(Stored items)
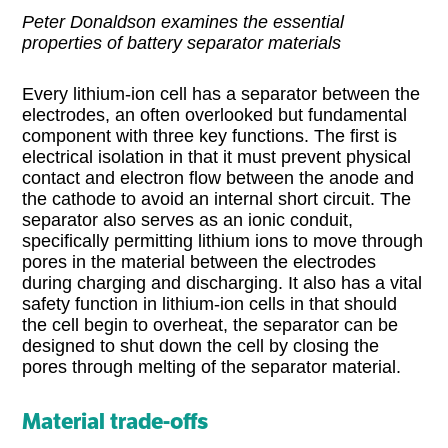
Peter Donaldson examines the essential
properties of battery separator materials
Every lithium-ion cell has a separator between the
electrodes, an often overlooked but fundamental
component with three key functions. The first is
electrical isolation in that it must prevent physical
contact and electron flow between the anode and
the cathode to avoid an internal short circuit. The
separator also serves as an ionic conduit,
specifically permitting lithium ions to move through
pores in the material between the electrodes
during charging and discharging. It also has a vital
safety function in lithium-ion cells in that should
the cell begin to overheat, the separator can be
designed to shut down the cell by closing the
pores through melting of the separator material.
Material trade-offs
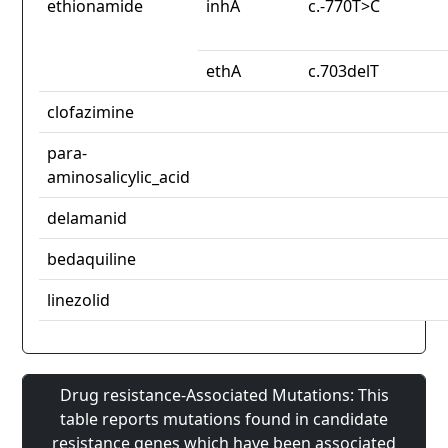
ethionamide
inhA
c.-770T>C
ethA
c.703delT
clofazimine
para-
aminosalicylic_acid
delamanid
bedaquiline
linezolid
Drug resistance-Associated Mutations: This
table reports mutations found in candidate
resistance genes which have been associated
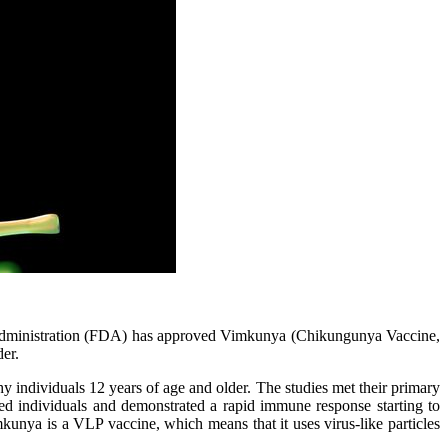
dministration (FDA) has approved Vimkunya (Chikungunya Vaccine,
der.
 individuals 12 years of age and older. The studies met their primary
ted individuals and demonstrated a rapid immune response starting to
unya is a VLP vaccine, which means that it uses virus-like particles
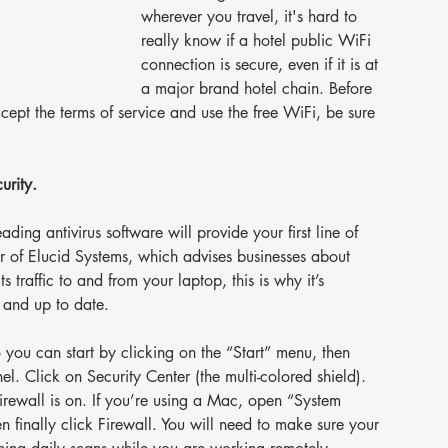
wherever you travel, it's hard to 
really know if a hotel public WiFi 
connection is secure, even if it is at 
a major brand hotel chain. Before 
ept the terms of service and use the free WiFi, be sure 
urity.
ding antivirus software will provide your first line of 
r of Elucid Systems, which advises businesses about 
ts traffic to and from your laptop, this is why it’s 
n and up to date.
you can start by clicking on the “Start” menu, then 
el. Click on Security Center (the multi-colored shield). 
irewall is on. If you’re using a Mac, open “System 
n finally click Firewall. You will need to make sure your 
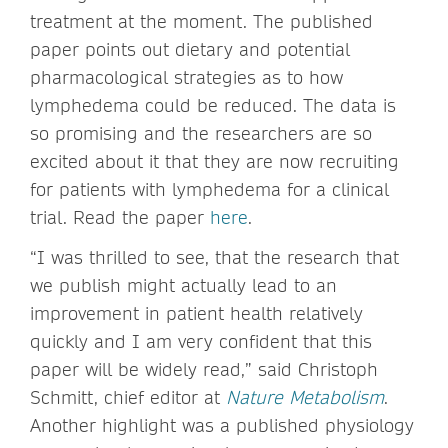
treatment at the moment. The published
paper points out dietary and potential
pharmacological strategies as to how
lymphedema could be reduced. The data is
so promising and the researchers are so
excited about it that they are now recruiting
for patients with lymphedema for a clinical
trial. Read the paper
here
.
“I was thrilled to see, that the research that
we publish might actually lead to an
improvement in patient health relatively
quickly and I am very confident that this
paper will be widely read,” said Christoph
Schmitt, chief editor at
Nature Metabolism
.
Another highlight was a published physiology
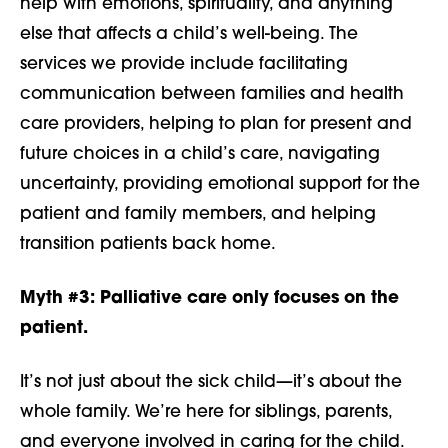
help with emotions, spirituality, and anything
else that affects a child’s well-being. The
services we provide include facilitating
communication between families and health
care providers, helping to plan for present and
future choices in a child’s care, navigating
uncertainty, providing emotional support for the
patient and family members, and helping
transition patients back home.
Myth #3:
Palliative care only focuses on the
patient.
It’s not just about the sick child—it’s about the
whole family. We’re here for siblings, parents,
and everyone involved in caring for the child.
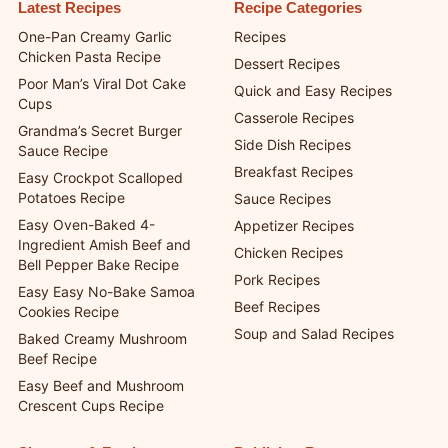
Latest Recipes
Recipe Categories
One-Pan Creamy Garlic
Recipes
Chicken Pasta Recipe
Dessert Recipes
Poor Man’s Viral Dot Cake
Quick and Easy Recipes
Cups
Casserole Recipes
Grandma’s Secret Burger
Side Dish Recipes
Sauce Recipe
Breakfast Recipes
Easy Crockpot Scalloped
Potatoes Recipe
Sauce Recipes
Easy Oven-Baked 4-
Appetizer Recipes
Ingredient Amish Beef and
Chicken Recipes
Bell Pepper Bake Recipe
Pork Recipes
Easy Easy No-Bake Samoa
Beef Recipes
Cookies Recipe
Soup and Salad Recipes
Baked Creamy Mushroom
Beef Recipe
Easy Beef and Mushroom
Crescent Cups Recipe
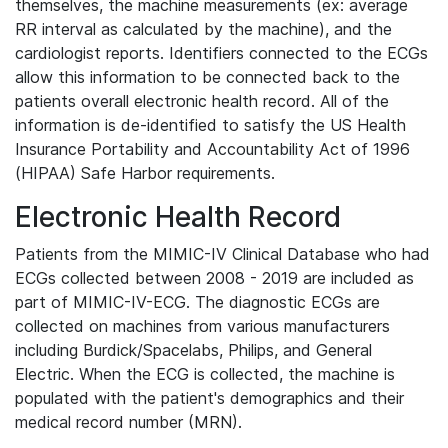
themselves, the machine measurements (ex: average
RR interval as calculated by the machine), and the
cardiologist reports. Identifiers connected to the ECGs
allow this information to be connected back to the
patients overall electronic health record. All of the
information is de-identified to satisfy the US Health
Insurance Portability and Accountability Act of 1996
(HIPAA) Safe Harbor requirements.
Electronic Health Record
Patients from the MIMIC-IV Clinical Database who had
ECGs collected between 2008 - 2019 are included as
part of MIMIC-IV-ECG. The diagnostic ECGs are
collected on machines from various manufacturers
including Burdick/Spacelabs, Philips, and General
Electric. When the ECG is collected, the machine is
populated with the patient's demographics and their
medical record number (MRN).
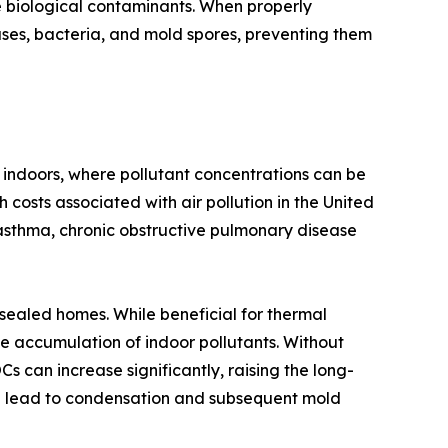
e biological contaminants. When properly
ruses, bacteria, and mold spores, preventing them
 indoors, where pollutant concentrations can be
 costs associated with air pollution in the United
asthma, chronic obstructive pulmonary disease
-sealed homes. While beneficial for thermal
e accumulation of indoor pollutants. Without
 can increase significantly, raising the long-
can lead to condensation and subsequent mold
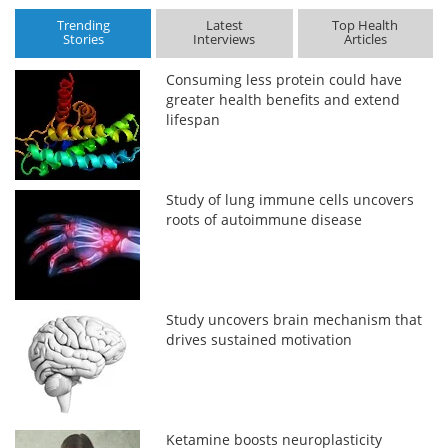
Trending
Latest
Top Health
Stories
Interviews
Articles
Consuming less protein could have
greater health benefits and extend
lifespan
Study of lung immune cells uncovers
roots of autoimmune disease
Study uncovers brain mechanism that
drives sustained motivation
Ketamine boosts neuroplasticity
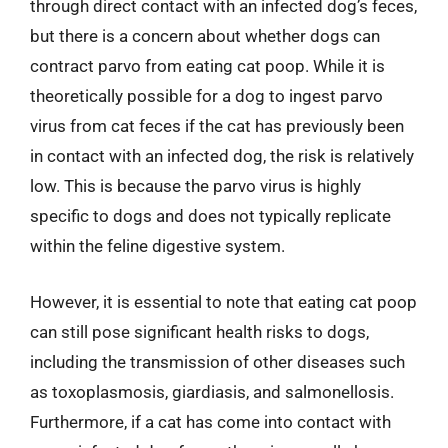
through direct contact with an infected dog’s feces,
but there is a concern about whether dogs can
contract parvo from eating cat poop. While it is
theoretically possible for a dog to ingest parvo
virus from cat feces if the cat has previously been
in contact with an infected dog, the risk is relatively
low. This is because the parvo virus is highly
specific to dogs and does not typically replicate
within the feline digestive system.
However, it is essential to note that eating cat poop
can still pose significant health risks to dogs,
including the transmission of other diseases such
as toxoplasmosis, giardiasis, and salmonellosis.
Furthermore, if a cat has come into contact with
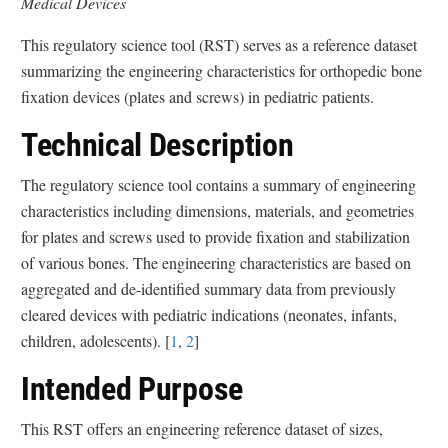
Medical Devices
This regulatory science tool (RST) serves as a reference dataset
summarizing the engineering characteristics for orthopedic bone
fixation devices (plates and screws) in pediatric patients.
Technical Description
The regulatory science tool contains a summary of engineering
characteristics including dimensions, materials, and geometries
for plates and screws used to provide fixation and stabilization
of various bones. The engineering characteristics are based on
aggregated and de-identified summary data from previously
cleared devices with pediatric indications (neonates, infants,
children, adolescents). [
1
,
2
]
Intended Purpose
This RST offers an engineering reference dataset of sizes,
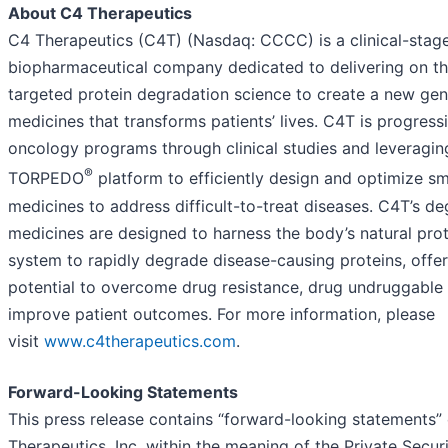
About C4 Therapeutics
C4 Therapeutics (C4T) (Nasdaq: CCCC) is a clinical-stag
biopharmaceutical company dedicated to delivering on th
targeted protein degradation science to create a new gen
medicines that transforms patients’ lives. C4T is progress
oncology programs through clinical studies and leveraging
®
TORPEDO
platform to efficiently design and optimize s
medicines to address difficult-to-treat diseases. C4T’s d
medicines are designed to harness the body’s natural prot
system to rapidly degrade disease-causing proteins, offer
potential to overcome drug resistance, drug undruggable
improve patient outcomes. For more information, please
visit
www.c4therapeutics.com
.
Forward-Looking Statements
This press release contains “forward-looking statements”
Therapeutics, Inc. within the meaning of the Private Securi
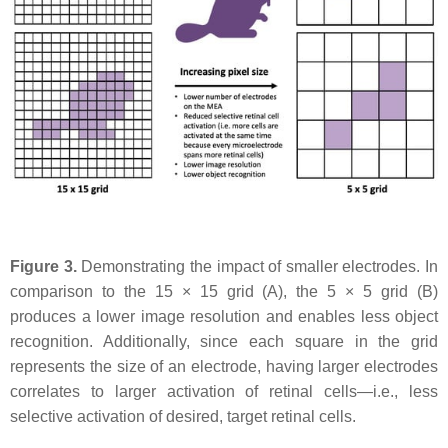
Figure 3.
Demonstrating the impact of smaller electrodes. In
comparison to the 15 × 15 grid (A), the 5 × 5 grid (B)
produces a lower image resolution and enables less object
recognition. Additionally, since each square in the grid
represents the size of an electrode, having larger electrodes
correlates to larger activation of retinal cells—i.e., less
selective activation of desired, target retinal cells.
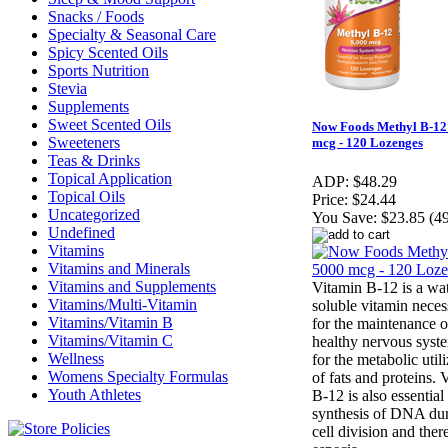
Snacks / Foods
Specialty & Seasonal Care
Spicy Scented Oils
Sports Nutrition
Stevia
Supplements
Sweet Scented Oils
Now Foods Methyl B-12
Sweeteners
mcg - 120 Lozenges
Teas & Drinks
Topical Application
ADP:
$48.29
Topical Oils
Price:
$24.44
Uncategorized
You Save:
$23.85 (4
Undefined
Vitamins
Vitamins and Minerals
Vitamins and Supplements
Vitamin B-12 is a wa
Vitamins/Multi-Vitamin
soluble vitamin neces
Vitamins/Vitamin B
for the maintenance o
Vitamins/Vitamin C
healthy nervous syst
Wellness
for the metabolic util
Womens Specialty Formulas
of fats and proteins. 
Youth Athletes
B-12 is also essential 
synthesis of DNA du
cell division and there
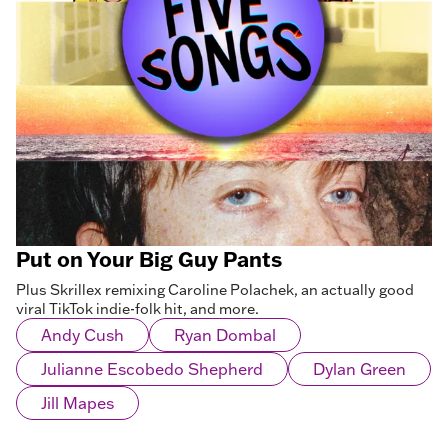
Put on Your Big Guy Pants
Plus Skrillex remixing Caroline Polachek, an actually good
viral TikTok indie-folk hit, and more.
Andy Cush
Ryan Dombal
Julianne Escobedo Shepherd
Dylan Green
Jill Mapes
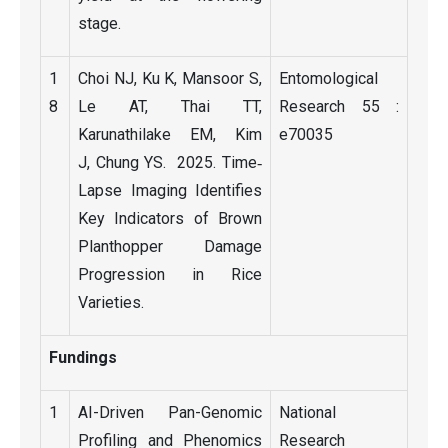
stage.
1
Choi NJ, Ku K, Mansoor S,
Entomological
8
Le AT, Thai TT,
Research 55 :
Karunathilake EM, Kim
e70035
J, Chung YS. 2025. Time‐
Lapse Imaging Identifies
Key Indicators of Brown
Planthopper Damage
Progression in Rice
Varieties.
Fundings
1
AI-Driven Pan-Genomic
National
Profiling and Phenomics
Research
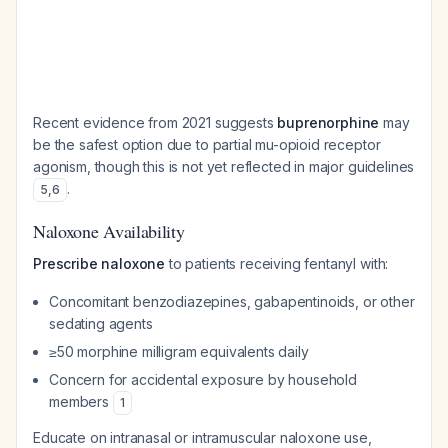
Recent evidence from 2021 suggests
buprenorphine
may
be the safest option due to partial mu-opioid receptor
agonism, though this is not yet reflected in major guidelines
.
5
,
6
Naloxone Availability
Prescribe naloxone
to patients receiving fentanyl with:
Concomitant benzodiazepines, gabapentinoids, or other
sedating agents
≥50 morphine milligram equivalents daily
Concern for accidental exposure by household
members
1
Educate on intranasal or intramuscular naloxone use,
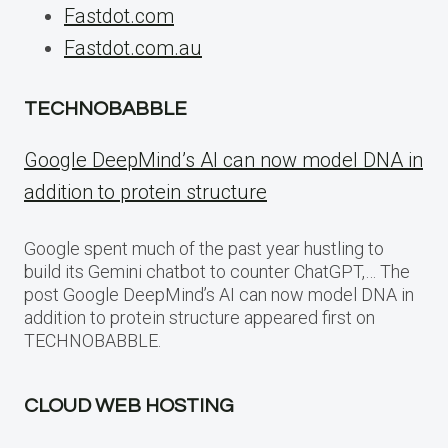
Fastdot.com
Fastdot.com.au
TECHNOBABBLE
Google DeepMind’s AI can now model DNA in
addition to protein structure
Google spent much of the past year hustling to
build its Gemini chatbot to counter ChatGPT,… The
post Google DeepMind’s AI can now model DNA in
addition to protein structure appeared first on
TECHNOBABBLE.
CLOUD WEB HOSTING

• _EXERCISE PROMPT_: Each line above with the string "major" in it should be located and copied.

• _ANSWER_:
a major brand hotel chain. Before 
agonism, though this is not yet reflected in major guidelines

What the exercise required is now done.